When a U.S.-based hospital saw a rash of patient illnesses and deaths due to “superbug” infections from inadequately cleaned duodenoscopes, gastroenterologists at The Johns Hopkins Hospital put their scopes on lockdown.
“There were patients who died because they contracted these antibiotic-resistant infections,” says gastroenterologist Eun Ji Shin. “It turned out these so-called superbugs were being transmitted by duodenoscopes with recent modifications to the working tip, which allowed bacteria to persist even after the standard cleaning methods.”
The most recent outbreak occurred on one particular model of the duodenoscope, a special scope that lets physicians see into the pancreatic and bile ducts via endoscopic retrograde cholangiopancreatography. When news of the outbreak was reported, the Johns Hopkins GI team immediately removed from its rotation the model of the scope associated with the infections.
“We swabbed them and tested them for any kind of microbe,” says Shin, one of the leaders of the charge to ensure patient safety. “We were glad to learn that we had no infection here at Johns Hopkins.”
Still, Shin says, they refrained from using that particular model of the scope until all cultures came back negative and rented multiple scopes of the other models to continue patient care in the meantime.
“A lot of patients need this procedure to survive,” she says. “We had to find a solution, and we did—very quickly.”
Shin says Johns Hopkins has, at a given time, 130 endoscopes of various kinds in its rotation. And with 14,000 endoscopic procedures a year, many of those scopes get used multiple times a day.
“Our cleaning room staff members go above and beyond the minimum standards,” Shin says. “They and our nurses are certified regularly to make sure they’re up on the latest methods.”
Shin says scope cleaning happens in multiple stages.

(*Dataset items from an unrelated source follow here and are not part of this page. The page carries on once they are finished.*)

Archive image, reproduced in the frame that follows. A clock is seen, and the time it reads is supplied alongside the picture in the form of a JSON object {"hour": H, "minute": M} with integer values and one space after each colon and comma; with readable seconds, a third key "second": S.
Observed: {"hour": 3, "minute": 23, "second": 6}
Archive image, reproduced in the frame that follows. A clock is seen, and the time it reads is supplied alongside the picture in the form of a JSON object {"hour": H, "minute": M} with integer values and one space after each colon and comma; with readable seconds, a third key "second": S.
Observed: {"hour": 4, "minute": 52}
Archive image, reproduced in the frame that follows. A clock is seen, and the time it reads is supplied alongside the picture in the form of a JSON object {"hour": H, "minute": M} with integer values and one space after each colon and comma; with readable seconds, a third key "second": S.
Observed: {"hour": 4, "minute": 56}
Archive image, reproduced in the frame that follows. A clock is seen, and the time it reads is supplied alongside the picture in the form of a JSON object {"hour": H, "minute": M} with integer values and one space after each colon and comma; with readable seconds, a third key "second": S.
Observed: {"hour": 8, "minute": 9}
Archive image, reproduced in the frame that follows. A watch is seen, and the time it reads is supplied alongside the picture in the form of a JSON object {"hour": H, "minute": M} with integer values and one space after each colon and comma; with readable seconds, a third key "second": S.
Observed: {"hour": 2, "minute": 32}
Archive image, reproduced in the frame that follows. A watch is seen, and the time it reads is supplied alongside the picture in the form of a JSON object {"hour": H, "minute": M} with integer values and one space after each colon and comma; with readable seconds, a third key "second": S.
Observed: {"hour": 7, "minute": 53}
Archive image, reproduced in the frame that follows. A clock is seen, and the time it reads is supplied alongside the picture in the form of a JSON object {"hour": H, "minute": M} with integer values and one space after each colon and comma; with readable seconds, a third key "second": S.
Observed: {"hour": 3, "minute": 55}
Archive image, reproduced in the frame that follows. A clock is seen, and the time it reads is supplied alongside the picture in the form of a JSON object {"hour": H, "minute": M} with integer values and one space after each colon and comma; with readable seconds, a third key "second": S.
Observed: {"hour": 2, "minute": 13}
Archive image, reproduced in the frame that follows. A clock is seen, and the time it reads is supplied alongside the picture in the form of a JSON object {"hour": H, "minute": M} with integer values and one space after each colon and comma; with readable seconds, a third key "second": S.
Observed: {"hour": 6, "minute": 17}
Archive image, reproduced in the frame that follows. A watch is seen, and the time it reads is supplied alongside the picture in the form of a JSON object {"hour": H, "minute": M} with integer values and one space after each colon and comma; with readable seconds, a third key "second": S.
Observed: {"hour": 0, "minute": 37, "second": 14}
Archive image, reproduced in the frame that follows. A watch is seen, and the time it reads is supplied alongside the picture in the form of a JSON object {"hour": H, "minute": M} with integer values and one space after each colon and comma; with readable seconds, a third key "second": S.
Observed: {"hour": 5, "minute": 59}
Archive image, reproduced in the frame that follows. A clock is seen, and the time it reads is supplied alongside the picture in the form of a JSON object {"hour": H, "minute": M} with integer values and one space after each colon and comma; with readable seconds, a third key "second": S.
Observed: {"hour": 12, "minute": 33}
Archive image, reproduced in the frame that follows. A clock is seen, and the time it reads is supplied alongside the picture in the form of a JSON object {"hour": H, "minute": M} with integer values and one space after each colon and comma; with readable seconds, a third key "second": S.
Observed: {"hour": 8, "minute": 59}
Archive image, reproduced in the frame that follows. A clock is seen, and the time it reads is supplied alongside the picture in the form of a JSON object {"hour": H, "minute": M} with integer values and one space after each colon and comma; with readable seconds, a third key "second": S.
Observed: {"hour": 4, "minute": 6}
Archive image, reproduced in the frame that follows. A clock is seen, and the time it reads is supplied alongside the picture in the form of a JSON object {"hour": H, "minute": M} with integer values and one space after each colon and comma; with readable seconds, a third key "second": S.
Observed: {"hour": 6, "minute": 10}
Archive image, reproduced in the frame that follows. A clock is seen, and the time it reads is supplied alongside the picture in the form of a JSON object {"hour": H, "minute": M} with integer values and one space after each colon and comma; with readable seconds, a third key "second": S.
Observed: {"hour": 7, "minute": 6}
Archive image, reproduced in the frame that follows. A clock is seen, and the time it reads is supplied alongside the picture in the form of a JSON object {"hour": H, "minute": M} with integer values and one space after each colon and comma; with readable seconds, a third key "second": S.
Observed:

“First, as soon as the procedure is done, the nurse or the technician manually wipes down the scope with an antimicrobial solution right there in the procedure room and shoots a detergent through the channels,” she says. “The quicker you can do that, the less chance there is for any infection.”
The scopes then go to the cleaning room for the full disinfecting and flushing.
“When the problem happened, we got calls from a lot of other hospitals, asking us how we were handling our scopes,” she says. “We were happy to try to help.”